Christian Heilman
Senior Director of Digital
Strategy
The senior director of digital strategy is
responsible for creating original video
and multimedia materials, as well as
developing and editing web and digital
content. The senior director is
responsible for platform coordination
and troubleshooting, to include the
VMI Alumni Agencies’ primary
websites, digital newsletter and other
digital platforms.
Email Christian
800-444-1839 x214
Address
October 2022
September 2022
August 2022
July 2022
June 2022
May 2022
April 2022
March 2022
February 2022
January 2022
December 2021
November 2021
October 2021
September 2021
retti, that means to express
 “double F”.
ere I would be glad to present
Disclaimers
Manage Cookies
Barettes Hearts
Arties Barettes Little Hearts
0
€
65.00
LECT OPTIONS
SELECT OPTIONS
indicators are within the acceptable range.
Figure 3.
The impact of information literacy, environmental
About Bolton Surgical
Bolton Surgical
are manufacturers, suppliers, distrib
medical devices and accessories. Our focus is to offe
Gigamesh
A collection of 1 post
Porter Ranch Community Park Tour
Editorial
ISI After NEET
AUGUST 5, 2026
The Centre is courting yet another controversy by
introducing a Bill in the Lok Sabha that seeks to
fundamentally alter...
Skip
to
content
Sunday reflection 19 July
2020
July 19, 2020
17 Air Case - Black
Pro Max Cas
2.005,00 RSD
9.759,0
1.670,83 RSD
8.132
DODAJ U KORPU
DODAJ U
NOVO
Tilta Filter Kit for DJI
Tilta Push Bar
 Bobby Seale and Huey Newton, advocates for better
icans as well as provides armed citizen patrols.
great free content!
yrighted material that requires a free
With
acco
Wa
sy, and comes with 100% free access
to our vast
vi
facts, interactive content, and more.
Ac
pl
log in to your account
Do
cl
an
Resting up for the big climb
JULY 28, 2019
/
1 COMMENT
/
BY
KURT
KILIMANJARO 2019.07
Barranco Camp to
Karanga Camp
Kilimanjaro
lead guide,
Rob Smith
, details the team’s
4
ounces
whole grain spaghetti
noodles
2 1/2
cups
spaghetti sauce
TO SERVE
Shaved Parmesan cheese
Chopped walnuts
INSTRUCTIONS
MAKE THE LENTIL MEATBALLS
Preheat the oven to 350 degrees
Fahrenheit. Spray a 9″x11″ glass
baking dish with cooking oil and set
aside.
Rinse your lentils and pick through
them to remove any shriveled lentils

* * * * *

**TASK GOAL**.
The material above must be returned word for word, complete.

**EXERCISE OUTPUT**.
Christian Heilman
Senior Director of Digital
Strategy
The senior director of digital strategy is
responsible for creating original video
and multimedia materials, as well as
developing and editing web and digital
content. The senior director is
responsible for platform coordination
and troubleshooting, to include the
VMI Alumni Agencies’ primary
websites, digital newsletter and other
digital platforms.
Email Christian
800-444-1839 x214
Address
October 2022
September 2022
August 2022
July 2022
June 2022
May 2022
April 2022
March 2022
February 2022
January 2022
December 2021
November 2021
October 2021
September 2021
retti, that means to express
 “double F”.
ere I would be glad to present
Disclaimers
Manage Cookies
Barettes Hearts
Arties Barettes Little Hearts
0
€
65.00
LECT OPTIONS
SELECT OPTIONS
indicators are within the acceptable range.
Figure 3.
The impact of information literacy, environmental
About Bolton Surgical
Bolton Surgical
are manufacturers, suppliers, distrib
medical devices and accessories. Our focus is to offe
Gigamesh
A collection of 1 post
Porter Ranch Community Park Tour
Editorial
ISI After NEET
AUGUST 5, 2026
The Centre is courting yet another controversy by
introducing a Bill in the Lok Sabha that seeks to
fundamentally alter...
Skip
to
content
Sunday reflection 19 July
2020
July 19, 2020
17 Air Case - Black
Pro Max Cas
2.005,00 RSD
9.759,0
1.670,83 RSD
8.132
DODAJ U KORPU
DODAJ U
NOVO
Tilta Filter Kit for DJI
Tilta Push Bar
 Bobby Seale and Huey Newton, advocates for better
icans as well as provides armed citizen patrols.
great free content!
yrighted material that requires a free
With
acco
Wa
sy, and comes with 100% free access
to our vast
vi
facts, interactive content, and more.
Ac
pl
log in to your account
Do
cl
an
Resting up for the big climb
JULY 28, 2019
/
1 COMMENT
/
BY
KURT
KILIMANJARO 2019.07
Barranco Camp to
Karanga Camp
Kilimanjaro
lead guide,
Rob Smith
, details the team’s
4
ounces
whole grain spaghetti
noodles
2 1/2
cups
spaghetti sauce
TO SERVE
Shaved Parmesan cheese
Chopped walnuts
INSTRUCTIONS
MAKE THE LENTIL MEATBALLS
Preheat the oven to 350 degrees
Fahrenheit. Spray a 9″x11″ glass
baking dish with cooking oil and set
aside.
Rinse your lentils and pick through
them to remove any shriveled lentils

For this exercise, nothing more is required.